Nissan has been making significant progress in its research and development efforts, particularly in the realm of automotive materials, by harnessing the power of artificial intelligence (AI). Much like other automakers, Nissan maintains a tech lab in Silicon Valley, where engineers actively engage with cutting-edge developments in the digital world. In a recent revelation, Nissan disclosed that its Bay Area offices have been leveraging AI to expedite their research endeavors related to automotive materials, marking a pivotal shift in their approach to innovation.
AI, while currently a buzzword with a wide array of applications, is proving to be more than just a tool for generating content or mimicking celebrities. According to Nissan, their AI-driven research and testing processes for new materials, used in various car parts, have undergone a remarkable transformation. Traditionally, this research phase took approximately two decades, replete with countless cycles of trial and error. However, with the integration of AI simulations, this laborious timeline has been dramatically truncated to a mere two years, making the process approximately 1,000 times faster.
Bala Radhakrishnan, a principal researcher specializing in simulation at Nissan, elucidated the significance of AI in this context: “With machine learning and AI, you can simulate the properties of materials for a lot more cases than you can test experimentally, in a short time. It can help you sample millions of materials, and then screen for candidates based on the properties that you want.” Essentially, AI has empowered researchers to efficiently explore a multitude of material properties, such as strength, temperature sensitivity, and conductivity, and predict their suitability for various automotive applications.

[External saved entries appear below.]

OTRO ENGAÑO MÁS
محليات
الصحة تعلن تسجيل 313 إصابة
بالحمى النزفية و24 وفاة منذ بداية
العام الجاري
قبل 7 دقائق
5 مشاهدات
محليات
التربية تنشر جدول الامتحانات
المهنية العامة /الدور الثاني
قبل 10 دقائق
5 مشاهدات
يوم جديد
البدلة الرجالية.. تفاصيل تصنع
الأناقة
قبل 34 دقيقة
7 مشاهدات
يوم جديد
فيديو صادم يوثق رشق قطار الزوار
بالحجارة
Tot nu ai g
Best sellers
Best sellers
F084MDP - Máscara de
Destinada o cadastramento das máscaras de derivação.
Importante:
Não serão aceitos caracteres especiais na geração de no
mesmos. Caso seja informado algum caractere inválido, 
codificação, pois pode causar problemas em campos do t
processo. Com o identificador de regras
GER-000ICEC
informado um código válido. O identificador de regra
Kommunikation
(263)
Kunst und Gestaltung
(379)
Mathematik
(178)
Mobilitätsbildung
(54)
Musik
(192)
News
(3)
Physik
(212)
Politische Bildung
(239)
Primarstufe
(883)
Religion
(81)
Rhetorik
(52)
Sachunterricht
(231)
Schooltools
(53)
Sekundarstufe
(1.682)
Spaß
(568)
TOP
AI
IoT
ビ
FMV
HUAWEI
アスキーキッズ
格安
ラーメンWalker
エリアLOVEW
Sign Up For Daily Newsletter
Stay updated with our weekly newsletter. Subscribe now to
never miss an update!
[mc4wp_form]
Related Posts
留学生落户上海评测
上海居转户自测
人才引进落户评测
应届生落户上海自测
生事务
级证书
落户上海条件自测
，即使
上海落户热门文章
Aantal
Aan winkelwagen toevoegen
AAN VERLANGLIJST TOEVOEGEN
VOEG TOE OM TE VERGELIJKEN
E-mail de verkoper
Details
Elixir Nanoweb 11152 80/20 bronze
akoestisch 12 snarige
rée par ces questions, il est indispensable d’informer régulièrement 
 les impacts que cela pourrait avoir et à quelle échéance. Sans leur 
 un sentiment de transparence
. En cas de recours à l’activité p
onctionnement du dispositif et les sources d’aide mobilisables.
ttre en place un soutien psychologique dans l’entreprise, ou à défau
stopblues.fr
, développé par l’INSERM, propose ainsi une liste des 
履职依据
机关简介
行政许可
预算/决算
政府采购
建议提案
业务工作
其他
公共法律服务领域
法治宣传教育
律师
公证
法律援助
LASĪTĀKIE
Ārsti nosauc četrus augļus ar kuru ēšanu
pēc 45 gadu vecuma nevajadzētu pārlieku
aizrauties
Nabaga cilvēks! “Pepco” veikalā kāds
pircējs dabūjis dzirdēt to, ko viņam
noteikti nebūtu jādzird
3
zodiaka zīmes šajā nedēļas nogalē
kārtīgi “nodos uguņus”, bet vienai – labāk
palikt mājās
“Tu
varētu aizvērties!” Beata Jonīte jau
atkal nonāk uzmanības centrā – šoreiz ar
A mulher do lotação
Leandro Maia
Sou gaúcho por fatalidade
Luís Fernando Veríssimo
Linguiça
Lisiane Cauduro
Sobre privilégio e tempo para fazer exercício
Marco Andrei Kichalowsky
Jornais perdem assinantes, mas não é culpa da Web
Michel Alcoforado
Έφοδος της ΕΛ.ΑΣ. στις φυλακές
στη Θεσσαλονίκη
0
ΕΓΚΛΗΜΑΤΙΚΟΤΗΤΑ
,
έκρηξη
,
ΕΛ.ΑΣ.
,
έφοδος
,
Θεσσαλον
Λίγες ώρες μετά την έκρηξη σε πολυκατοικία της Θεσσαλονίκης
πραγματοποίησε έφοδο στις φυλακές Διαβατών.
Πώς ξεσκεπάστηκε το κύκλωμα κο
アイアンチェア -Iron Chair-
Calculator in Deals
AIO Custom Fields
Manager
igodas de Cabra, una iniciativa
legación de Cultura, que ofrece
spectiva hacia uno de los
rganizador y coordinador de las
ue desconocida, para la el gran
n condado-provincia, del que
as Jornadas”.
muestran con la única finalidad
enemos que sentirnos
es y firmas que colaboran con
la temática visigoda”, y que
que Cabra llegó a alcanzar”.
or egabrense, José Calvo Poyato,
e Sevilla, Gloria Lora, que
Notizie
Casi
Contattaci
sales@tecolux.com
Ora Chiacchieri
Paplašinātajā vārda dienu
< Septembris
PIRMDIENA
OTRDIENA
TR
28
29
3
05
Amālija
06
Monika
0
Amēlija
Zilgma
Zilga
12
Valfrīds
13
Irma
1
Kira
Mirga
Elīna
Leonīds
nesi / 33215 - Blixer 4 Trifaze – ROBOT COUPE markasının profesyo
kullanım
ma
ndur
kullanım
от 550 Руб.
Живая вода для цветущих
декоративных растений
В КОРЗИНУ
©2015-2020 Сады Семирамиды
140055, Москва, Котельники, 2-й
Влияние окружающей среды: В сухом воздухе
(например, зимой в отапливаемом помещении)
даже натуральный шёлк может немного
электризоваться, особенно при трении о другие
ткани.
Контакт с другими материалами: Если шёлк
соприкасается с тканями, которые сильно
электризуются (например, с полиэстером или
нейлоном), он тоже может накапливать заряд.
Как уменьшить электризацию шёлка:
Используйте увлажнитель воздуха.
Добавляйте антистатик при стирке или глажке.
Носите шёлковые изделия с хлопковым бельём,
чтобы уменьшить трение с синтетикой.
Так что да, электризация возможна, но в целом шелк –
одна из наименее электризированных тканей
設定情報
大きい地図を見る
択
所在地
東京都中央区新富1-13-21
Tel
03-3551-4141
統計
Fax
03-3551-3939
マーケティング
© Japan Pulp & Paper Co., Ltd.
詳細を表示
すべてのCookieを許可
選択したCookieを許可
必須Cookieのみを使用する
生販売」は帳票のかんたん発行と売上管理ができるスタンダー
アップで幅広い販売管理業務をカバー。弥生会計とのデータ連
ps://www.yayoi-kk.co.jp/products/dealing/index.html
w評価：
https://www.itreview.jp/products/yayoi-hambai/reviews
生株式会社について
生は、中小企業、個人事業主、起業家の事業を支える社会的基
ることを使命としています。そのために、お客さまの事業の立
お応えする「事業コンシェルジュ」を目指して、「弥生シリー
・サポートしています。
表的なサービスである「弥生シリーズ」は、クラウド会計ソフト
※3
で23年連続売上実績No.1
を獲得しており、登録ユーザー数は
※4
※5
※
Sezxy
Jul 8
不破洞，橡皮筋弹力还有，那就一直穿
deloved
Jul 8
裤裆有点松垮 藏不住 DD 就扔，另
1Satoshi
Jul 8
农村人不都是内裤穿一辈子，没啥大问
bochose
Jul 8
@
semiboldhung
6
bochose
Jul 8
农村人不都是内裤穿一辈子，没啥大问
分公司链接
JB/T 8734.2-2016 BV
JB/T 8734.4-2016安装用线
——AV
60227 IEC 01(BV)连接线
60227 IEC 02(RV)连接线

It is imperative to differentiate Nissan’s AI from generative AI, such as ChatGPT. While generative AI generates content by drawing from existing web-based knowledge, Nissan’s AI operates within the realm of machine learning. It simulates a vast array of automotive materials and conducts rigorous tests to predict the most optimal properties for their intended use. Although AI plays a pivotal role in identifying potential candidates, human engineers remain an indispensable part of the process. They interpret the data generated by AI and conduct physical tests to validate its findings, thereby ensuring that practical applications meet the desired criteria.
One concrete example of AI’s impact is in the realm of solid-state batteries for electric cars. Nissan has set its sights on introducing these advanced batteries to the market by 2028, and AI has played a pivotal role in accelerating the development process. By swiftly identifying promising materials and properties, AI has paved the way for Nissan to make significant advancements in electric vehicle technology, bringing us closer to a future of cleaner and more efficient transportation.